To use the chisq.test() function we need to put the data into a 2x2 matrix or table: 

    matrix(rmultinom(1,100,c(1/4,1/4,1/4,1/4)),ncol=2)
Every time we use the rmultinom() function we get a new sample. Finally, let's generate a sample and use the chisq.test() function: 
    A = matrix(rmultinom(1,100,c(1/4,1/4,1/4,1/4)),ncol=2)
    chisq.test(A,correct=F)
Or save the results in a new dataset: 
    A = matrix(rmultinom(1,100,c(1/4,1/4,1/4,1/4)),ncol=2)
    B = chisq.test(A,correct=F)
    names(B)
    B
    B$stat
Look at the output from each step to make sure you understand it!

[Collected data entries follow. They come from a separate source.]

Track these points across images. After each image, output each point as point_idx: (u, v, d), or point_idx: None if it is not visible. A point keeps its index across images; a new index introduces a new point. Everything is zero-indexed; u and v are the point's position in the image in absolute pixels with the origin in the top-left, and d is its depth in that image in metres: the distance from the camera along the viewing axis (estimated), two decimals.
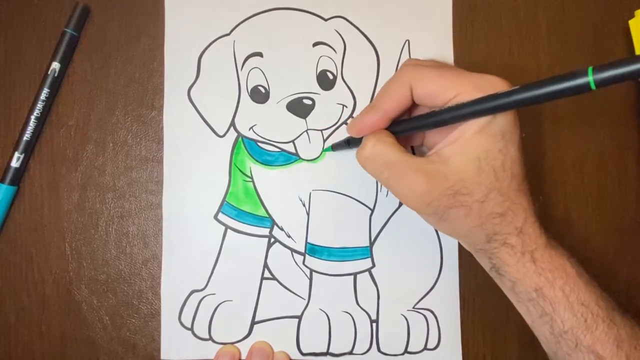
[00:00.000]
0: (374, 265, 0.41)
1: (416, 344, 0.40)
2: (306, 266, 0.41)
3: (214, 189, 0.41)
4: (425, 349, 0.40)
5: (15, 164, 0.40)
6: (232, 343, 0.40)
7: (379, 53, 0.42)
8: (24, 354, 0.40)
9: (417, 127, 0.33)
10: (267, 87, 0.41)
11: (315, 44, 0.41)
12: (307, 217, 0.41)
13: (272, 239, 0.41)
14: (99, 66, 0.41)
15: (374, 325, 0.40)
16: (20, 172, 0.40)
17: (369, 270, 0.41)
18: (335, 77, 0.41)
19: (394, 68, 0.42)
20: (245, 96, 0.41)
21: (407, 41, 0.42)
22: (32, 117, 0.40)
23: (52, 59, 0.40)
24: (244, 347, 0.40)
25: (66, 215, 0.41)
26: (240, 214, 0.40)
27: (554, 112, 0.42)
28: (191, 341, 0.40)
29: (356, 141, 0.36)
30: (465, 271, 0.41)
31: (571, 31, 0.43)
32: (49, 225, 0.41)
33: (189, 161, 0.41)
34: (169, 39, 0.41)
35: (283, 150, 0.41)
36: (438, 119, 0.31)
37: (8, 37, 0.41)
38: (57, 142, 0.41)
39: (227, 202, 0.41)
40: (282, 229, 0.41)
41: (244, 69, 0.41)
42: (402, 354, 0.40)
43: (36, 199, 0.41)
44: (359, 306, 0.41)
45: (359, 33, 0.42)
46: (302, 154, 0.41)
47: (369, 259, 0.41)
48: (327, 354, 0.40)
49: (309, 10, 0.42)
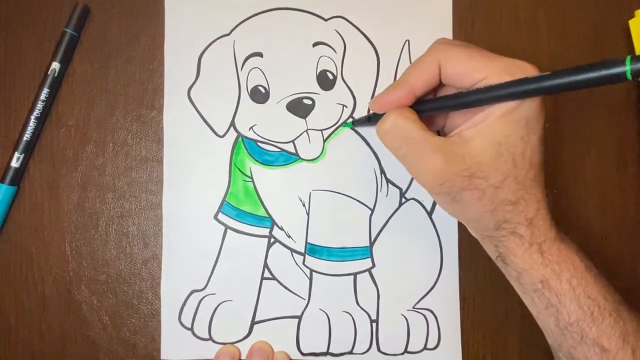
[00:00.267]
0: (374, 265, 0.41)
1: (416, 344, 0.40)
2: (306, 266, 0.41)
3: (214, 189, 0.41)
4: (425, 348, 0.40)
5: (15, 164, 0.40)
6: (232, 343, 0.40)
7: (379, 53, 0.42)
8: (24, 354, 0.40)
9: (442, 107, 0.33)
10: (267, 87, 0.41)
11: (315, 44, 0.41)
12: (307, 217, 0.41)
13: (272, 239, 0.41)
14: (99, 66, 0.41)
15: (374, 325, 0.40)
16: (20, 172, 0.40)
17: (369, 270, 0.41)
18: (335, 77, 0.41)
19: (394, 68, 0.42)
20: (245, 96, 0.41)
21: (407, 41, 0.42)
22: (32, 117, 0.40)
23: (52, 59, 0.40)
24: (244, 347, 0.40)
25: (66, 215, 0.41)
26: (240, 214, 0.40)
27: (554, 112, 0.42)
28: (191, 341, 0.40)
29: (377, 118, 0.35)
30: (465, 271, 0.41)
31: (571, 31, 0.43)
32: (49, 225, 0.41)
33: (189, 161, 0.41)
34: (169, 39, 0.41)
35: (283, 150, 0.41)
36: (465, 100, 0.31)
37: (8, 37, 0.41)
38: (57, 142, 0.41)
39: (227, 202, 0.41)
40: (282, 229, 0.41)
41: (244, 69, 0.41)
42: (402, 354, 0.40)
43: (36, 199, 0.41)
44: (359, 306, 0.41)
45: (359, 33, 0.42)
46: (302, 154, 0.41)
47: (369, 259, 0.41)
48: (327, 354, 0.40)
49: (309, 10, 0.42)
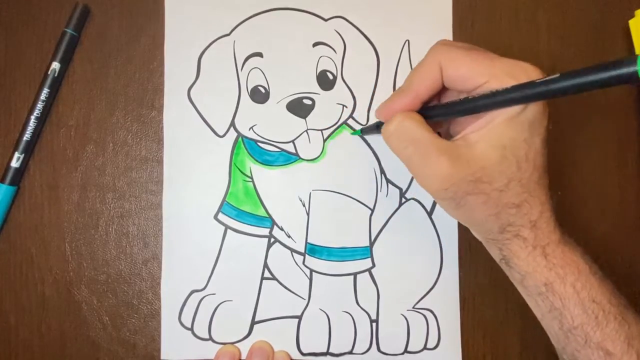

Now, let's do our experiment 1000 times. There are various ways to do this, here is a simple one:

  1. create a dataset (X) to hold the computed chi-squared values.
  2. repeat 1000 times: generate a sample, put it in a matrix, and compute the chi-squared statistic, storing it in our dataset X.
  3. look at X. 
    X = rep(0,1000)

    for(i in 1:1000)
    {
    A = matrix(rmultinom(1,100,c(1/4,1/4,1/4,1/4)),ncol=2)
    B = chisq.test(A,correct=F)
    X[i] = B$stat
    }
Now look at X; too see the 1000 numbers, just enter the name of the dataset, X. That isn't very useful, is it? How about a histogram: 
hist(X)
or just compute the 95-th percentile: 
quantile(X,.95)
Notes: The chisq.test() function will return a missing value (actually "Inf") whenever there is a row or column that is entirely zeros. That is because the expected count is zero in that case, and the chi-squared statistic is computed as sum((O-E)^2/E). In the simulation you can replace these missing values by some rather large number to include them in the compuation. Make sure choose a number large enough so that you won't confuse it with a finite chi-squared value that might actually arise. 
     X[is.na(X)]= 1000

Homework!

  1. Do a simulation generating 10000 chi-squared values for tables corresponding to a sample size of 20 with probabilities (1/6,1/6,1/3,1/3). Create a histogram and compute the 95th percentile.
  2. Do a simulation generating 10000 chi-squared values for tables corresponding to a sample size of 200 with probabilities (1/6,1/6,1/3,1/3). Create a histogram and compute the 95th percentile.
  3. Both simulations are generating chi-squared values with 1 degree of freedom. How do they compare to the theoretical chisquared value of 3.84 for the 95-th percentile?